◆ **本文**:
—————
だらんと横向きに寝ていて、手足は投げ出され、身体はだらしなく伸びている。
「ブニ」と声をかけると、かったるそうに少しだけ頭を持ち上げワタシのことをチラリと見て、またぐったりと地面に頭を落としてしまった。
ぎゃ。
あああアンタまさか、具合悪いの?
見たところ外傷はなさそうだけど、もしや病気にでも?
じっと見ていてもブニはちっとも動かないままなので、玄関から回ってこわごわ近寄っていったら。
外に出てきたワタシを見て、ブニは目にも止まらぬスピード起き上がり、軽やかに走り去って行った。
寝ていただけらしい。
あああ良かった。
良かったよ~!
ほんの何分かの間だったが、いろいろなことを考えてしまった。
ぶっ倒れているブニを放っておくことはできない。
ワシが優しいからでは決してなくて、うちの窓の前でシなれたらヤだからだ。
シなれたらヤなので病院に連れて行くが、診てもらった結果、長期にわたって治療が必要になるかもしれない。
治療するのはいいけれど、弱っているブニを外に出すことはできない。
—————
◆ **練習問題 1**: ブニの話の本文によると、ぐったりして見えたブニは実際には何をしていただけでしたか。
◆ **練習問題 2**: ブニの話の本文を、最後の文の続きから書き進めてください。
この後に続く行は、ここでは使いません。
—————
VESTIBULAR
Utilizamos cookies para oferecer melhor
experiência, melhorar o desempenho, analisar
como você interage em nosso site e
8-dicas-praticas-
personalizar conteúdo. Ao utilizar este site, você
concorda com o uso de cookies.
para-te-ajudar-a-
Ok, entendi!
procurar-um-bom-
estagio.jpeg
—————
◆ **解答欄 1**: 寝ていただけでした。

◆ **解答欄 2**:
もしかしたら生涯、治療やケアが必要になるかもしれない。
いよいよ外には戻せない。
完治したとしても、いったん家の中に入れた猫を、しかも本猫が家に馴染んだりした場合、やっぱり外には戻せない。
もうどう転んでも、外には戻せない(ような気がする)。
里親が見つかる可能性は、限りなく低いと思う。
ブニがうちで暮らすことになったら、らくは怒るだろうか。
らくが受け入れてくれたとしても、ブニが感染する可能性のある病気を持っていたらどうしよう。
ブニのこの先の一生に責任を持つ覚悟があるのかワシ?
などなどなどなど、心が千路に乱れた数分間だった。
ブニちゃんたら、もう。
紛らわしい場所で、紛らわしい格好で寝ていただけで、ほんとにえがった~。